### Records contained in a dataset
-- Opening Marker --
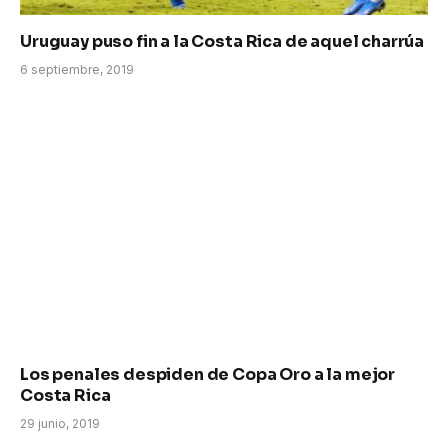
Uruguay puso fin a la Costa Rica de aquel charrúa
6 septiembre, 2019
Los penales despiden de Copa Oro a la mejor
Costa Rica
29 junio, 2019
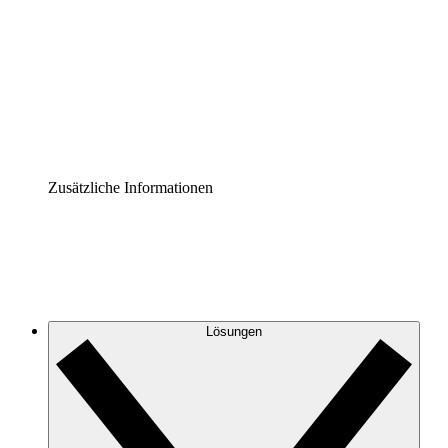
Prozess-Accelerator
Governance der Prozessdokumentation vereinheitlichen
und stärken.
Enterprise Shield
Zusätzliche Sicherheitslayer und granulare
Zugriffskontrolle.
Zusätzliche Informationen
Lösungen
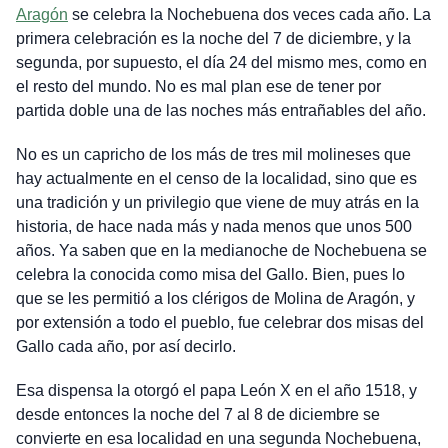
Aragón
se celebra la Nochebuena dos veces cada año. La
primera celebración es la noche del 7 de diciembre, y la
segunda, por supuesto, el día 24 del mismo mes, como en
el resto del mundo. No es mal plan ese de tener por
partida doble una de las noches más entrañables del año.
No es un capricho de los más de tres mil molineses que
hay actualmente en el censo de la localidad, sino que es
una tradición y un privilegio que viene de muy atrás en la
historia, de hace nada más y nada menos que unos 500
años. Ya saben que en la medianoche de Nochebuena se
celebra la conocida como misa del Gallo. Bien, pues lo
que se les permitió a los clérigos de Molina de Aragón, y
por extensión a todo el pueblo, fue celebrar dos misas del
Gallo cada año, por así decirlo.
Esa dispensa la otorgó el papa León X en el año 1518, y
desde entonces la noche del 7 al 8 de diciembre se
convierte en esa localidad en una segunda Nochebuena,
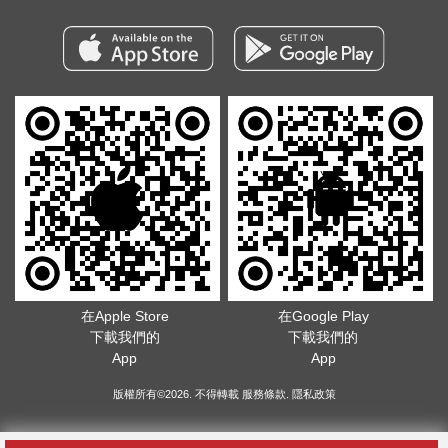
在Apple Store
在Google Play
下載我們的
下載我們的
App
App
版權所有©2026. 不得轉載
服務條款
.
隱私政策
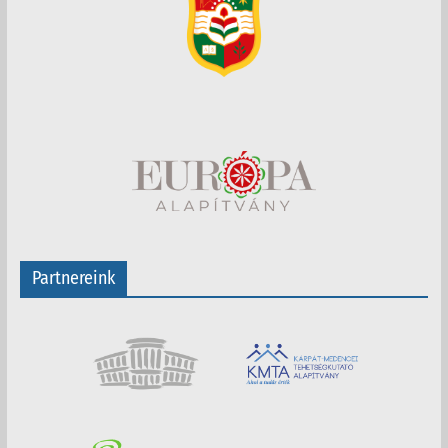
Partnereink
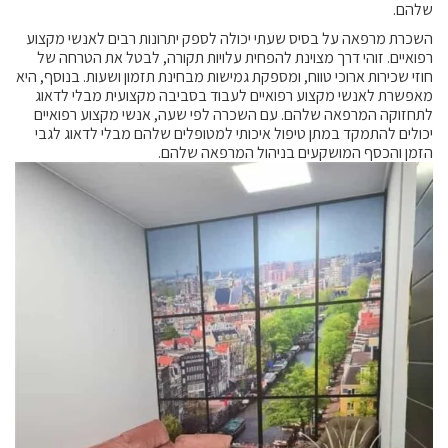
שלהם.
השכרת מרפאה על בסיס שעתי יכולה לספק יתרונות רבים לאנשי מקצוע
רפואיים. זוהי דרך מצוינת להפחית עלויות תקורה, לבטל את הטרחה של
חוזי שכירות ארוכי טווח, ומספקת גמישות מבחינת תזמון ושעות. בנוסף, היא
מאפשרת לאנשי מקצוע רפואיים לעבוד בסביבה מקצועית מבלי לדאוג
לתחזוקה המרפאה שלהם. עם השכרה לפי שעה, אנשי מקצוע רפואיים
יכולים להתמקד במתן טיפול איכותי למטופלים שלהם מבלי לדאוג לגבי
הזמן והכסף המושקעים בניהול המרפאה שלהם.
-- Closing Marker --
### Work order
Search the records for the string "Gallo", and copy every line that holds it.

### Written reply
celebra la conocida como misa del Gallo. Bien, pues lo
Gallo cada año, por así decirlo.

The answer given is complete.